The last six months I have heavily studied the words from October General Conference. And I can’t tell you how many times it felt like it was a conference 100% directed to me. So many of the talks I would read exactly when I needed them. I would also listen to them as I got ready for the day. I read and listened to them so frequently that the words have been imprinted on me. Phrases come to my mind, right when I need them, and it has been such a comfort.

And there have been several wonderful people that have been so kind to me.

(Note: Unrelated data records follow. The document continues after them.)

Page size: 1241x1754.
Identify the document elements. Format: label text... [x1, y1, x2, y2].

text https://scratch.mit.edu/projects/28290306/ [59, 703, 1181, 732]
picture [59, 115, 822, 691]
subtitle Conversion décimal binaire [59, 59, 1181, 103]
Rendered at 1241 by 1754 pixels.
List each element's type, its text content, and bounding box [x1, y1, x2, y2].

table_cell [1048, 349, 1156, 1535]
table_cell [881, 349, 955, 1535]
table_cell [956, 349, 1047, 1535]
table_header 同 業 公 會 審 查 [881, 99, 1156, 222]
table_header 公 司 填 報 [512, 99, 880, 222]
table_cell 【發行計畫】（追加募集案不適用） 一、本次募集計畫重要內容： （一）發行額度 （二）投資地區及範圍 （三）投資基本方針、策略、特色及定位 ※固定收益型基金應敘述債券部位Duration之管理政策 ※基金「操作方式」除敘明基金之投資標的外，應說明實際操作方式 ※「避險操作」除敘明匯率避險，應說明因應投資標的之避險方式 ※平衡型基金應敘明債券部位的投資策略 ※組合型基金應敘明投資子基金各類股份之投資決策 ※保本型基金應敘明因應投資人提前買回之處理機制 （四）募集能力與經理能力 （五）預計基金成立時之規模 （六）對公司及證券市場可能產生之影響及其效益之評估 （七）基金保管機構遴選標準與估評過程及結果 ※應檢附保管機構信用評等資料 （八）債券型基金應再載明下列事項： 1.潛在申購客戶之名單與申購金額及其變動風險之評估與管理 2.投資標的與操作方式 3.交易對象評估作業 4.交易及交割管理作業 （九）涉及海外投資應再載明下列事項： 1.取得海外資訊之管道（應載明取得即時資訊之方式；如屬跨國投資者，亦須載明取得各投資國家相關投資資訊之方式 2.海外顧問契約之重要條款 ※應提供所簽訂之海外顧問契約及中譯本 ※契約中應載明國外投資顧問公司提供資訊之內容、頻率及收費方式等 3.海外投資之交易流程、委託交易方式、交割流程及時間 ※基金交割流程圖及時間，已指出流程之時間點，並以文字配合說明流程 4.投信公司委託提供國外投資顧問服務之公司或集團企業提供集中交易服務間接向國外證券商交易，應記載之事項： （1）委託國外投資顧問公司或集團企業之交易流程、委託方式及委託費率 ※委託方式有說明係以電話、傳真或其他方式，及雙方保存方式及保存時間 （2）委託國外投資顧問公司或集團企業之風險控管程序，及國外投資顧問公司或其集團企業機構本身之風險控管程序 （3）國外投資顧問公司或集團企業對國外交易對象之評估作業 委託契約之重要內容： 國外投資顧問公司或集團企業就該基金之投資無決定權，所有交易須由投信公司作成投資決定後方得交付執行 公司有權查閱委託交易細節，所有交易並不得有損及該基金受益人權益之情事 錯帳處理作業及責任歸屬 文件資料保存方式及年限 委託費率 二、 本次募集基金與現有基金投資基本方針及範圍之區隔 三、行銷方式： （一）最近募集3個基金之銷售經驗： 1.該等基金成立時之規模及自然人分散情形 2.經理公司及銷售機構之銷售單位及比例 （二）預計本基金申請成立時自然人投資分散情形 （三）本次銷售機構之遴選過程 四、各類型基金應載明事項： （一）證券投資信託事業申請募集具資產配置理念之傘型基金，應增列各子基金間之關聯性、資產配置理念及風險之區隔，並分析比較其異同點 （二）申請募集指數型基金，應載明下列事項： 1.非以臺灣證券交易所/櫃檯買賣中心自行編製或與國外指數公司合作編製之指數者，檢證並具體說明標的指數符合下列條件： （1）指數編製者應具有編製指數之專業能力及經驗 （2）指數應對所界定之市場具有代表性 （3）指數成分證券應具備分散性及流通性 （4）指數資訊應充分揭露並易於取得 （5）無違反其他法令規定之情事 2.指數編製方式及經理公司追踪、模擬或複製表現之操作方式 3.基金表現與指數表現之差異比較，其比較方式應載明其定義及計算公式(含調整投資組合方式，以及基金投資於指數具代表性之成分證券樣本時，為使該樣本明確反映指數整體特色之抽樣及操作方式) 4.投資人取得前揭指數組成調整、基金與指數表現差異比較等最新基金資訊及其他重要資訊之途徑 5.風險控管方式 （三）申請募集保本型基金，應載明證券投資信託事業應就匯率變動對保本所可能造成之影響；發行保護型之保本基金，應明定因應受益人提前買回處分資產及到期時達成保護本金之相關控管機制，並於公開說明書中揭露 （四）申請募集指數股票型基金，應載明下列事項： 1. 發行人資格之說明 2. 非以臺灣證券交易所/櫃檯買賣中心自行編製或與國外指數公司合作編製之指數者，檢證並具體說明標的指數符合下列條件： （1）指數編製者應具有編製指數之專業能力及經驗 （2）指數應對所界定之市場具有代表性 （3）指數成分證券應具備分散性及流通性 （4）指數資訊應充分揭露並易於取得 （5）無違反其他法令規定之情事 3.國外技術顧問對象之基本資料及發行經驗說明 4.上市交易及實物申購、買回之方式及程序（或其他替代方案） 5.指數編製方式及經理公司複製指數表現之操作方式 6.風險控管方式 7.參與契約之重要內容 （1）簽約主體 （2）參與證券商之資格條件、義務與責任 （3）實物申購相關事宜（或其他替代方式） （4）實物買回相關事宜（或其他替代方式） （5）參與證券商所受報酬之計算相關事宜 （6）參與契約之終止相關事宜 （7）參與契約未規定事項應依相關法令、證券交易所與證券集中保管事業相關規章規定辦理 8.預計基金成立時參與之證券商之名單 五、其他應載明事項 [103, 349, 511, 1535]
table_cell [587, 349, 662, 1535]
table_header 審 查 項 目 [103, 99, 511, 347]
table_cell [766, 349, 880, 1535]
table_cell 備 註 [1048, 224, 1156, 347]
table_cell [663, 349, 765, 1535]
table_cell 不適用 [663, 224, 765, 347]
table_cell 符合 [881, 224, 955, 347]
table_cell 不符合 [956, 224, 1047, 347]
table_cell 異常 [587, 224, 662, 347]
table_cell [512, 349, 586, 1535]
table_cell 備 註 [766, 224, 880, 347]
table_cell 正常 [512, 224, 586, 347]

As I said earlier, the battle in my head of feeling so alone and different from everyone else was difficult, and people have reached out to me when I have really needed it. I am grateful for the encouraging calls from family, cards and flowers from my sisters, and packages and texts from friends. Your kindness to me, during this time in my life, I will never forget. You have inspired me and I hope and pray to be that kind of person to others that many have been to me.

Mark and I went into our appointment so overwhelmed. But ever since the words came out about Lydia’s diagnosis I have been incredibly calm. I feel peace. A deep peace. I feel like my heart and spirit have been entirely engulfed and filled with this assurance that it is all in His hands. Our sweet Lydia is special. Ever since she was itty bitty, I would sometimes find myself calling her “my little angel”. I had never called any of our other children that. And the last couple months when those words would slip out – I actually didn’t like – because of this intense desire to keep her here with me – I didn’t want her to be my little angel. But last night, I found the words slip out again and it didn’t make me feel like taking it back and it didn’t make me feel bad. She IS our little angel. She is our earthly angel who has blessed {and will continue to bless} our lives tremendously. She makes us all want to be better. It is hard to be upset when you are around such goodness and purity. I am humbled to be her mother. I feel inadequate a lot and more than once feel like the Lord overestimates my abilities, but one thing I know I can do is love Lydia. And I will love her forever.